The ringer on Pioppi’s list is the Hotchkiss School Golf Course (above right), a somewhat obscure Seth Raynor design that contains replicas of some of Raynor’s most famous holes. Writes Pioppi: “Unknown to many is the fact that while Yale was being built another Raynor course in Connecticut was under construction, this one a nine-hole layout in the far northwest corner of the state, and it too was created for an institution of learning.” Granted Pioppi may be slightly biased here: He’s the president of the Seth Raynor society.

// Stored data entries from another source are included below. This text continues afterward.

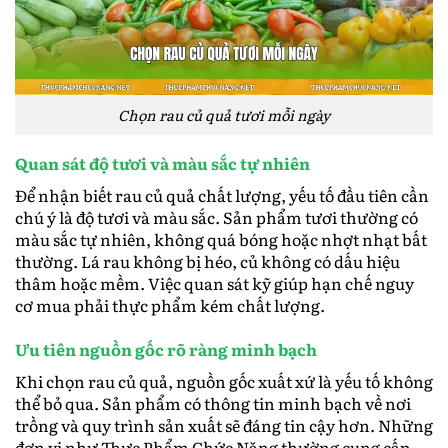
Chọn rau củ quả tươi mỗi ngày
Quan sát độ tươi và màu sắc tự nhiên
Để nhận biết rau củ quả chất lượng, yếu tố đầu tiên cần
chú ý là độ tươi và màu sắc. Sản phẩm tươi thường có
màu sắc tự nhiên, không quá bóng hoặc nhợt nhạt bất
thường. Lá rau không bị héo, củ không có dấu hiệu
thâm hoặc mềm. Việc quan sát kỹ giúp hạn chế nguy
cơ mua phải thực phẩm kém chất lượng.
Ưu tiên nguồn gốc rõ ràng minh bạch
Khi chọn rau củ quả, nguồn gốc xuất xứ là yếu tố không
thể bỏ qua. Sản phẩm có thông tin minh bạch về nơi
trồng và quy trình sản xuất sẽ đáng tin cậy hơn. Những
đơn vị như Thực Phẩm Chức Năng thường cung cấp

He thinks the green of the second hole at Hotchkiss is among Raynor’s finest ever.

Norfolk Country Club was designed by A.W. Tillinghast at the height of his powers, after he had done courses at Winged Foot, Baltusrol, and Baltimore’s Five Farms. His Norfolk work was forgotten, Pioppi writes, until a club member wrote the club’s history in 2012. Pioppi says finding great nine-hole courses in Connecticut wasn’t difficult. These courses often gave New England resorts and weekend getaways an activity to add to swimming, sailing and tennis that de rigieur. Some provided the same function at schools such as Taft and Hotchkiss. The original Taft nine by Raynor evolved into today’s Watertown Golf Club, annual site of the Connecticut Junior Amateur.

Pioppi’s devotion to course architecture is equaled by Meditz’s affection for the Rules of Golf, which you’ll never catch him not capitalizing.

“I really do love the Rules of Golf,” says the author of a CSGA column on the subject and a member of the Metropolitan Golf Association’s Rules and Competitions Committee. “Mostly because, just like the game itself, they’re such a fascinating challenge. The Rules have been studied, debated and refined over and over again since March 7th, 1744. That’s 275 years of hard work.  And for lots of good reasons, one of which you might encounter this weekend when you’re playing with your friends, we’re not done yet. How can you not love that?”

Meditz’s approach to the rules is conversational and easy to absorb. Here’s how he introduces the new nomenclature surrounding penalty areas:                                    

“Good news, everyone playing by the rules from 2019 on will never again end up with their ball in a hazard….”

If you were as baffled by the rules changes as some of the PGA Tour pros have proven to be, or just want to understand them better, Meditz’s book is just the ticket.

Both books are available on Amazon in both hardback and Kindle versions.